We reconstruct the evolution of ocean acidification in the California Current System (CalCS) from 1979 through 2012 using hindcast simulations with an eddy-resolving ocean biogeochemical model forced with observation-based variations of wind and fluxes of heat and freshwater. We find that domain-wide pH and \({{\rm{\Omega }}}_{\mathrm{arag}}\) in the top 60 m of the water column decreased significantly over these three decades by about −0.02 decade⁻¹ and −0.12 decade⁻¹, respectively. In the nearshore areas of northern California and Oregon, ocean acidification is reconstructed to have progressed much more rapidly, with rates up to 30% higher than the domain-wide trends. Furthermore, ocean acidification penetrated substantially into the thermocline, causing a significant domain-wide shoaling of the aragonite saturation depth of on average −33 m decade⁻¹ and up to −50 m decade⁻¹ in the nearshore area of northern California.
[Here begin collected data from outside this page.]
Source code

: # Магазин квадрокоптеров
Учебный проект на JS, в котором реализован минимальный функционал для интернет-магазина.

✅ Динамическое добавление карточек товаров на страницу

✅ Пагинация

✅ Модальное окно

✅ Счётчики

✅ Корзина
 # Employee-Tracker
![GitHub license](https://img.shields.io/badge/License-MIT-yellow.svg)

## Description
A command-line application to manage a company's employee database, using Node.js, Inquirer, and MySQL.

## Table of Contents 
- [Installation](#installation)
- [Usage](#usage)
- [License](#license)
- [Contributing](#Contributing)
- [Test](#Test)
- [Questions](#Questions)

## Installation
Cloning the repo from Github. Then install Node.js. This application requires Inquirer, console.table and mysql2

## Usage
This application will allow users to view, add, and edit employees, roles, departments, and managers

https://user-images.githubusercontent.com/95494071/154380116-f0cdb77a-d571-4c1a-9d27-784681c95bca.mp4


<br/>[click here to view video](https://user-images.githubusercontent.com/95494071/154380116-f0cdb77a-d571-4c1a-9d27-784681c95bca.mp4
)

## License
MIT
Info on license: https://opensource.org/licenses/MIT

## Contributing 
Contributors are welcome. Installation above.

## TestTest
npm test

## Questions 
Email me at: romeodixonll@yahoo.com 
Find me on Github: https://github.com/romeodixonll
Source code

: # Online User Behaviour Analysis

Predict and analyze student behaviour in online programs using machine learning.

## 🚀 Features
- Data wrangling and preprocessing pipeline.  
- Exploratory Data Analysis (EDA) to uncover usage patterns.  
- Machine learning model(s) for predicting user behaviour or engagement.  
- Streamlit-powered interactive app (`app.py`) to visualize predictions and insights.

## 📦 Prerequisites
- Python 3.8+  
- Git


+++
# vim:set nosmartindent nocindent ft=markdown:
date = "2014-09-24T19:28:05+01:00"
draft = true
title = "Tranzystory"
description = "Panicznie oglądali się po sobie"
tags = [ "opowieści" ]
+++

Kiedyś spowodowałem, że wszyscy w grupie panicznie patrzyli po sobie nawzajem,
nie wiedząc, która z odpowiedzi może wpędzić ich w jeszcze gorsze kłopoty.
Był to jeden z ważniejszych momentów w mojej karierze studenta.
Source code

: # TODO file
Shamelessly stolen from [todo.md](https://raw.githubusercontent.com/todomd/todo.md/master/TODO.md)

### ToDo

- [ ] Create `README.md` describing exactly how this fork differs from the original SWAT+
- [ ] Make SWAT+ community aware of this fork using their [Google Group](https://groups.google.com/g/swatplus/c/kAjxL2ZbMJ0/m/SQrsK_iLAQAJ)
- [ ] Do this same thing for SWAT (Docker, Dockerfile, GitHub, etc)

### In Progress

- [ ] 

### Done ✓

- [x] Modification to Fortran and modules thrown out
This resulted in a coast-wide increase in nearly undersaturated waters and the appearance of waters with \({{\rm{\Omega }}}_{\mathrm{arag}}\lt 1\), leading to a substantial reduction of habitat suitability.

Averaged over the whole domain, the main driver of these trends is the oceanic uptake of anthropogenic CO₂ from the atmosphere. However, recent changes in the climatic forcing have substantially modulated these trends regionally. This is particularly evident in the nearshore regions, where the total trends in pH are up to 50% larger and trends in \({{\rm{\Omega }}}_{\mathrm{arag}}\) and in the aragonite saturation depth are even twice to three times larger than the purely atmospheric CO₂-driven trends. This modulation in the nearshore regions is a result of the recent marked increase in alongshore wind stress, which brought elevated levels of dissolved inorganic carbon to the surface via upwelling. Our results demonstrate that changes in the climatic forcing need to be taken into consideration in future projections of the progression of ocean acidification in coastal upwelling regions.